START Excerpted text

Liquidity Available from Subsidiaries
Liquidity available to the Company from its subsidiaries is limited by regulatory requirements. In addition,
neither E*TRADE Bank nor its subsidiaries may pay dividends to the parent company without approval from its
regulators. Loans by E*TRADE Bank to the parent company and its other non-bank subsidiaries are subject to
various quantitative, arm’s length, collateralization and other requirements.
E*TRADE Bank is subject to capital requirements determined by its primary regulators. At December 31,
2012 and 2011, E*TRADE Bank had $1.6 billion and $1.2 billion, respectively, of Tier 1 leverage capital in
excess of the regulatory minimum level required to be considered “well capitalized.”

END Excerpted text

#### [Activity a]
Which lines of the records contain the word "chart"? Report each such line in full.

START Input data

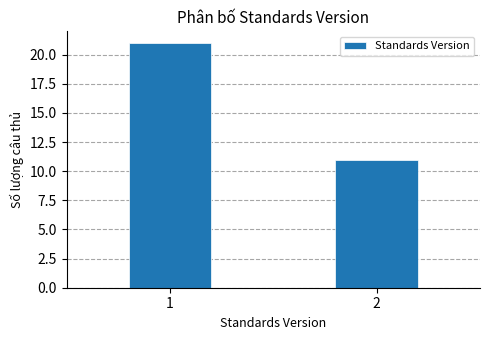

Reading right to left, extract all data points from this chart.

2=11	1=21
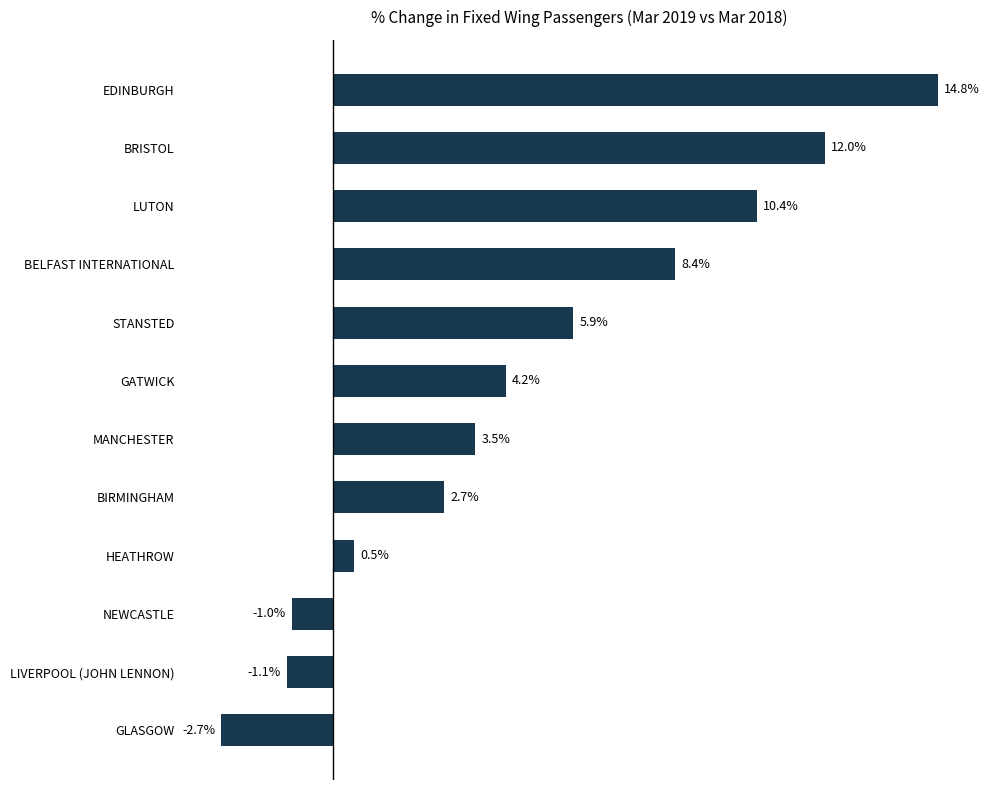

Between NEWCASTLE and EDINBURGH, which is larger?

EDINBURGH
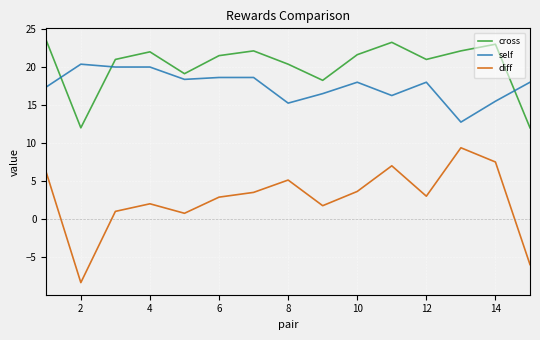

Does the chart have visible grid lines?

Yes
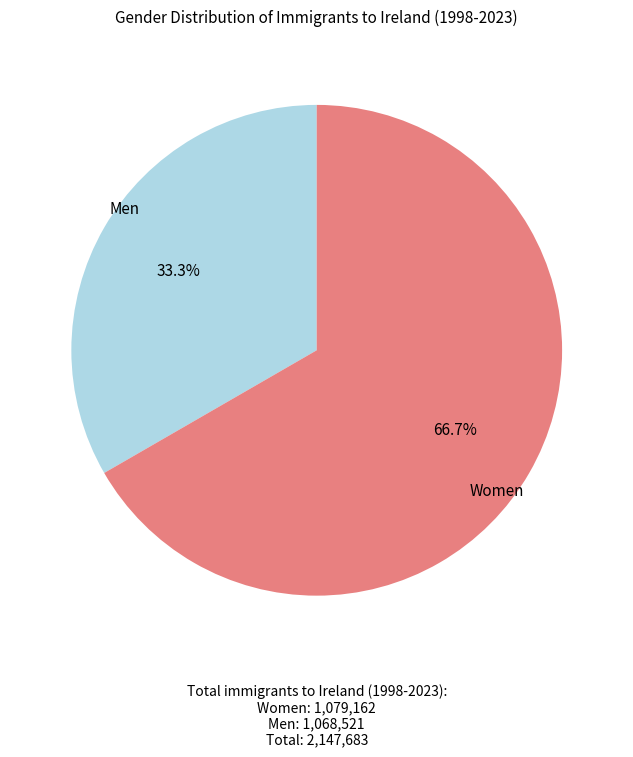

Approximately how many times larger is the value at Women compared to Men?

2.0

END Input data

#### [Activity b]
Print the stretch of the subsidiary liquidity text from "Liquidity Available from" through "and other requirements.", copied word for word.

#### [Solution a]
Reading right to left, extract all data points from this chart.
Does the chart have visible grid lines?

#### [Solution b]
Liquidity Available from Subsidiaries
Liquidity available to the Company from its subsidiaries is limited by regulatory requirements. In addition,
neither E*TRADE Bank nor its subsidiaries may pay dividends to the parent company without approval from its
regulators. Loans by E*TRADE Bank to the parent company and its other non-bank subsidiaries are subject to
various quantitative, arm’s length, collateralization and other requirements.